WHAT TO WORK ON:
Turn the lines of all the items below into a numbered list, skipping blank lines. Leave the pictures out of your answer.

Stored items
═══

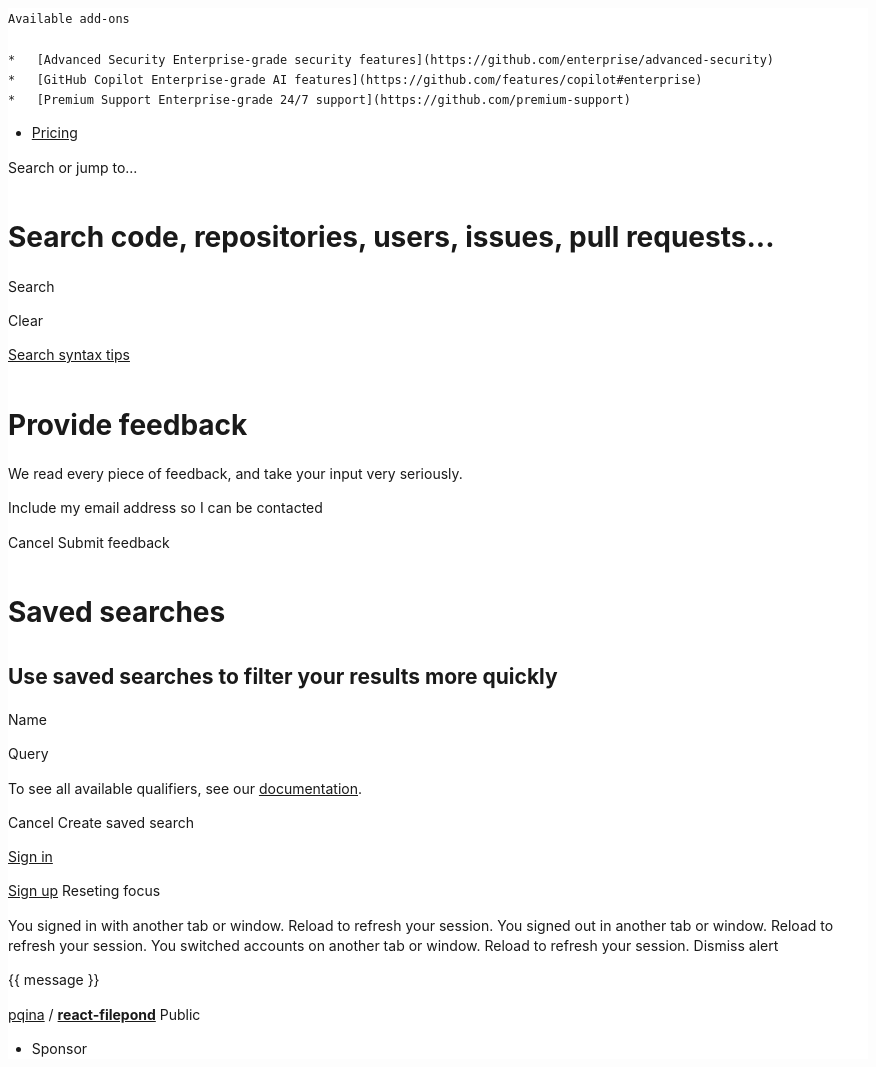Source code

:     Available add-ons
    
    *   [Advanced Security Enterprise-grade security features](https://github.com/enterprise/advanced-security)
    *   [GitHub Copilot Enterprise-grade AI features](https://github.com/features/copilot#enterprise)
    *   [Premium Support Enterprise-grade 24/7 support](https://github.com/premium-support)
    
*   [Pricing](https://github.com/pricing)

Search or jump to...

Search code, repositories, users, issues, pull requests...
==========================================================

Search

Clear

[Search syntax tips](https://docs.github.com/search-github/github-code-search/understanding-github-code-search-syntax)

Provide feedback
================

We read every piece of feedback, and take your input very seriously.

 Include my email address so I can be contacted

Cancel Submit feedback

Saved searches
==============

Use saved searches to filter your results more quickly
------------------------------------------------------

Name  

Query 

To see all available qualifiers, see our [documentation](https://docs.github.com/search-github/github-code-search/understanding-github-code-search-syntax).

Cancel Create saved search

[Sign in](https://github.com/login?return_to=https%3A%2F%2Fgithub.com%2Fpqina%2Freact-filepond%3Fscreenshot%3Dtrue)

[Sign up](https://github.com/signup?ref_cta=Sign+up&ref_loc=header+logged+out&ref_page=%2F%3Cuser-name%3E%2F%3Crepo-name%3E&source=header-repo&source_repo=pqina%2Freact-filepond) Reseting focus

You signed in with another tab or window. Reload to refresh your session. You signed out in another tab or window. Reload to refresh your session. You switched accounts on another tab or window. Reload to refresh your session. Dismiss alert

{{ message }}

[pqina](https://github.com/pqina) / **[react-filepond](https://github.com/pqina/react-filepond)** Public

*   Sponsor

═══

RESPONSE AREA:
1. Source code
2. :     Available add-ons
3.     *   [Advanced Security Enterprise-grade security features](https://github.com/enterprise/advanced-security)
4.     *   [GitHub Copilot Enterprise-grade AI features](https://github.com/features/copilot#enterprise)
5.     *   [Premium Support Enterprise-grade 24/7 support](https://github.com/premium-support)
6. *   [Pricing](https://github.com/pricing)
7. Search or jump to...
8. Search code, repositories, users, issues, pull requests...
9. ==========================================================
10. Search
11. Clear
12. [Search syntax tips](https://docs.github.com/search-github/github-code-search/understanding-github-code-search-syntax)
13. Provide feedback
14. ================
15. We read every piece of feedback, and take your input very seriously.
16.  Include my email address so I can be contacted
17. Cancel Submit feedback
18. Saved searches
19. ==============
20. Use saved searches to filter your results more quickly
21. ------------------------------------------------------
22. Name  
23. Query 
24. To see all available qualifiers, see our [documentation](https://docs.github.com/search-github/github-code-search/understanding-github-code-search-syntax).
25. Cancel Create saved search
26. [Sign in](https://github.com/login?return_to=https%3A%2F%2Fgithub.com%2Fpqina%2Freact-filepond%3Fscreenshot%3Dtrue)
27. [Sign up](https://github.com/signup?ref_cta=Sign+up&ref_loc=header+logged+out&ref_page=%2F%3Cuser-name%3E%2F%3Crepo-name%3E&source=header-repo&source_repo=pqina%2Freact-filepond) Reseting focus
28. You signed in with another tab or window. Reload to refresh your session. You signed out in another tab or window. Reload to refresh your session. You switched accounts on another tab or window. Reload to refresh your session. Dismiss alert
29. {{ message }}
30. [pqina](https://github.com/pqina) / **[react-filepond](https://github.com/pqina/react-filepond)** Public
31. *   Sponsor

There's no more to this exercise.